- Exercise details
Copy the lines of the records word for word, from the line with "text Systems analysis, requirements" to the line with "text Acceptance, installation, deployment: The", including both of those lines.

=====

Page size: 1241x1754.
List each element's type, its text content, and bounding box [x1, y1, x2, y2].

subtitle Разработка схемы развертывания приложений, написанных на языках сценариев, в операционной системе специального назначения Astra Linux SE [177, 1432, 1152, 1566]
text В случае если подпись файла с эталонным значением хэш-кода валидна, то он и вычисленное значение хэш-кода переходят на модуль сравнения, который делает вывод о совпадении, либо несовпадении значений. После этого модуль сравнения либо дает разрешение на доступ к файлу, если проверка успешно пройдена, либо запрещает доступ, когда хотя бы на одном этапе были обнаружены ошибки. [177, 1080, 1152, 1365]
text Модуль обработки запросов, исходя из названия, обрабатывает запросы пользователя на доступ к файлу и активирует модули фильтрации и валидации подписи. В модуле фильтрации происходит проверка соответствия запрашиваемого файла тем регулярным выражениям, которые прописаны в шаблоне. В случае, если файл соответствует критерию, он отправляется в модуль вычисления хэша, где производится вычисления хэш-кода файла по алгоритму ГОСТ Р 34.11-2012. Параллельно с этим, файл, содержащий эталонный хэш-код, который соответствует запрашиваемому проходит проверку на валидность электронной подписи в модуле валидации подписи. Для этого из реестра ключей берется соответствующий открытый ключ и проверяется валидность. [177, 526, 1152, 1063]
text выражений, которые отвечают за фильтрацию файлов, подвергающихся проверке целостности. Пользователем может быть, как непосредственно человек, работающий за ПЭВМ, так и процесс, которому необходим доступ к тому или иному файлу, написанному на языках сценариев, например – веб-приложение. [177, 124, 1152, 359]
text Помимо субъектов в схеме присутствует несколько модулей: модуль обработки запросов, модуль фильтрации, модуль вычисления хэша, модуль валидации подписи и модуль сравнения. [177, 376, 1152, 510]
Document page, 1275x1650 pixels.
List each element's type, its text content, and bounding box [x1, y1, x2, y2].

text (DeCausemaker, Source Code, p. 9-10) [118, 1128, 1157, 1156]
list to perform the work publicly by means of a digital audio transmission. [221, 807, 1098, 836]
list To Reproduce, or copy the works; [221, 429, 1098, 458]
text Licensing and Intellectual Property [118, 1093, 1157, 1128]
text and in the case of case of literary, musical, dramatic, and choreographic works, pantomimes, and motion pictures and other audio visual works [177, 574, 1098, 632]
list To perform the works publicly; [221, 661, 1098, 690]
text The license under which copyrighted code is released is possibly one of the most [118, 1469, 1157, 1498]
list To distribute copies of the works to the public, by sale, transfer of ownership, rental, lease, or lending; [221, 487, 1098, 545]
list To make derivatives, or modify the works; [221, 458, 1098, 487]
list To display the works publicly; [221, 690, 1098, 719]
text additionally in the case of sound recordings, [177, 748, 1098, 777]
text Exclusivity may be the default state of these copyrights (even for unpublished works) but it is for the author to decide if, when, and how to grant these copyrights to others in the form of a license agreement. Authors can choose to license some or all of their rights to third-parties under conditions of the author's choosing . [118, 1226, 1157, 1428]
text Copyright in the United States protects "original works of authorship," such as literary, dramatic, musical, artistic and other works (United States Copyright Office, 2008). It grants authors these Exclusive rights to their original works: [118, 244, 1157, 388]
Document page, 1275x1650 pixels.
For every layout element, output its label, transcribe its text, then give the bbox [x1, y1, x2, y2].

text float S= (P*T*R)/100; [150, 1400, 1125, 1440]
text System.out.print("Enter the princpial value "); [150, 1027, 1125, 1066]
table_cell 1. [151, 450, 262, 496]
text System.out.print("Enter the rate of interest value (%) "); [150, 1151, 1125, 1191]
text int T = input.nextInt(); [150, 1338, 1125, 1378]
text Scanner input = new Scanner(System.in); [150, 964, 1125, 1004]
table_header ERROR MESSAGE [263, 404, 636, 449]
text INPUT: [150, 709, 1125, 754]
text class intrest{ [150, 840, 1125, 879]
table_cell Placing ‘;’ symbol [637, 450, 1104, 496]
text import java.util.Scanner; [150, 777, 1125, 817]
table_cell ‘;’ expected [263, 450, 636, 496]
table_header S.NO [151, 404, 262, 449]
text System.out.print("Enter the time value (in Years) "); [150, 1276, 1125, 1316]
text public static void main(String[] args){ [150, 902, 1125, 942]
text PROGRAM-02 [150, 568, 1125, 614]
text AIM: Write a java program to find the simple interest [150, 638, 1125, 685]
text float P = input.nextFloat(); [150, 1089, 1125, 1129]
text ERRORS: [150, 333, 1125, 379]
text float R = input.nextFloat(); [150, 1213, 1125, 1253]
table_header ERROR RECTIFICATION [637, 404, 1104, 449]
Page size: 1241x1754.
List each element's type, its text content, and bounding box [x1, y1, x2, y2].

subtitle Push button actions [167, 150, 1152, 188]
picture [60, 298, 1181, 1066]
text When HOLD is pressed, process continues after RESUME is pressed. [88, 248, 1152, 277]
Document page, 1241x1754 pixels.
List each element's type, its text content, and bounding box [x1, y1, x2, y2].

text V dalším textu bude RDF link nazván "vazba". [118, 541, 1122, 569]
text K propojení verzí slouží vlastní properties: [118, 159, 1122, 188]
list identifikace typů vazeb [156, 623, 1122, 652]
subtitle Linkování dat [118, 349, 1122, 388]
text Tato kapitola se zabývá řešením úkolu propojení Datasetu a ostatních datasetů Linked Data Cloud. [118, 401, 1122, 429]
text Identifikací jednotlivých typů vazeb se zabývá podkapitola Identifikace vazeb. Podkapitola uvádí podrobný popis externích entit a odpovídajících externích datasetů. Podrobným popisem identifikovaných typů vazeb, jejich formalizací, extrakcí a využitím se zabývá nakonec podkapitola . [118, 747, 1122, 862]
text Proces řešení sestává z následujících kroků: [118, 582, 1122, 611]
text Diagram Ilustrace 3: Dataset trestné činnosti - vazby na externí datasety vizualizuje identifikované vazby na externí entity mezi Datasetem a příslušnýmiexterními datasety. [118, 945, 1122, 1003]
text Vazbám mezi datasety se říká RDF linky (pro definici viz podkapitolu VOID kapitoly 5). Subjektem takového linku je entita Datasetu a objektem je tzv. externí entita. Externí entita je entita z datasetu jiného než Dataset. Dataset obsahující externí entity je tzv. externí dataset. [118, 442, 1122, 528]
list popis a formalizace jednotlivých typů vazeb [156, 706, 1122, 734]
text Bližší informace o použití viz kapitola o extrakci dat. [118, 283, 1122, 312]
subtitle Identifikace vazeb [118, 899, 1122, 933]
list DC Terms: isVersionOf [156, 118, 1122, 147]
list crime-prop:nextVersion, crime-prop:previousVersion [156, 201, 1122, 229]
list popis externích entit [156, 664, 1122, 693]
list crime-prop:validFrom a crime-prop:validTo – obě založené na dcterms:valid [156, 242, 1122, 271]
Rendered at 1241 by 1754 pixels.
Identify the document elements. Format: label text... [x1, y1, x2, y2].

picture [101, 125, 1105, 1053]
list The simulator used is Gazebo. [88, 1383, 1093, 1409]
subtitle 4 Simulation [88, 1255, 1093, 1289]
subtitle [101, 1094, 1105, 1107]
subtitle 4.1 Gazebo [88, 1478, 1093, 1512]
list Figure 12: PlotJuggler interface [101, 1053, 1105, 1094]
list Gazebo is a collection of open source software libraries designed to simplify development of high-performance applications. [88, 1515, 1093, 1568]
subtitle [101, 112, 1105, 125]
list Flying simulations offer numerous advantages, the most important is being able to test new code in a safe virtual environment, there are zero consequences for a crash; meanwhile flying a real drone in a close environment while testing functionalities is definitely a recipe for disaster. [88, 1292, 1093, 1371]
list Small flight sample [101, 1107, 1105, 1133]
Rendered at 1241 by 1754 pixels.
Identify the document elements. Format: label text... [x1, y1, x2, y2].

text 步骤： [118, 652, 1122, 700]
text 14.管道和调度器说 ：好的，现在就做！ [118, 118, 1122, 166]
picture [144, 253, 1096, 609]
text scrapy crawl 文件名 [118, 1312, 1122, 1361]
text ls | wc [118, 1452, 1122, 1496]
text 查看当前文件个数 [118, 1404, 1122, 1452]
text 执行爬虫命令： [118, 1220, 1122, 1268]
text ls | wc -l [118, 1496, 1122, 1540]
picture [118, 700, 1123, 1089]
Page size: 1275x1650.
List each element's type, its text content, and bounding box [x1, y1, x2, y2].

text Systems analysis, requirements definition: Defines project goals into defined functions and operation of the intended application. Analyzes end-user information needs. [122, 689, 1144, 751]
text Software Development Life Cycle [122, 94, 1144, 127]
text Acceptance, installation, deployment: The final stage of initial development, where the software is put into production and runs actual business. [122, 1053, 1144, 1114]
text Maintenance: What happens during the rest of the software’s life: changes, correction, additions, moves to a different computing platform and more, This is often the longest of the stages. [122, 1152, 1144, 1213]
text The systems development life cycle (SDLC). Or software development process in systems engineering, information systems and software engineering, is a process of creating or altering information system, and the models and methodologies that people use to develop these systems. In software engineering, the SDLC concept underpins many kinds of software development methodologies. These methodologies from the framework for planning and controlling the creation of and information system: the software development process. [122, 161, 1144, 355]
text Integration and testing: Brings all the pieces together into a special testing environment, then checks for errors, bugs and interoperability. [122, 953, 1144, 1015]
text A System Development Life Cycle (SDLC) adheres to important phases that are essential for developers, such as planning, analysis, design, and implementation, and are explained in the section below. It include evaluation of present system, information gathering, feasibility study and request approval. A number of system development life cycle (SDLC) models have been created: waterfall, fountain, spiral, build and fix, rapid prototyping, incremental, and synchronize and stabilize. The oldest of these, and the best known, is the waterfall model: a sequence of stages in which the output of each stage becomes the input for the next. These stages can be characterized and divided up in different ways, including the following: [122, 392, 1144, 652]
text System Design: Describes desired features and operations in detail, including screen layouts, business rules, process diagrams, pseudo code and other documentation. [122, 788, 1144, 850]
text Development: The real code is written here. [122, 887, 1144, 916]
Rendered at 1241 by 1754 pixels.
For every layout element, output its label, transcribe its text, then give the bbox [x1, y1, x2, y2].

=====

- Written solution
text Systems analysis, requirements definition: Defines project goals into defined functions and operation of the intended application. Analyzes end-user information needs. [122, 689, 1144, 751]
text Software Development Life Cycle [122, 94, 1144, 127]
text Acceptance, installation, deployment: The final stage of initial development, where the software is put into production and runs actual business. [122, 1053, 1144, 1114]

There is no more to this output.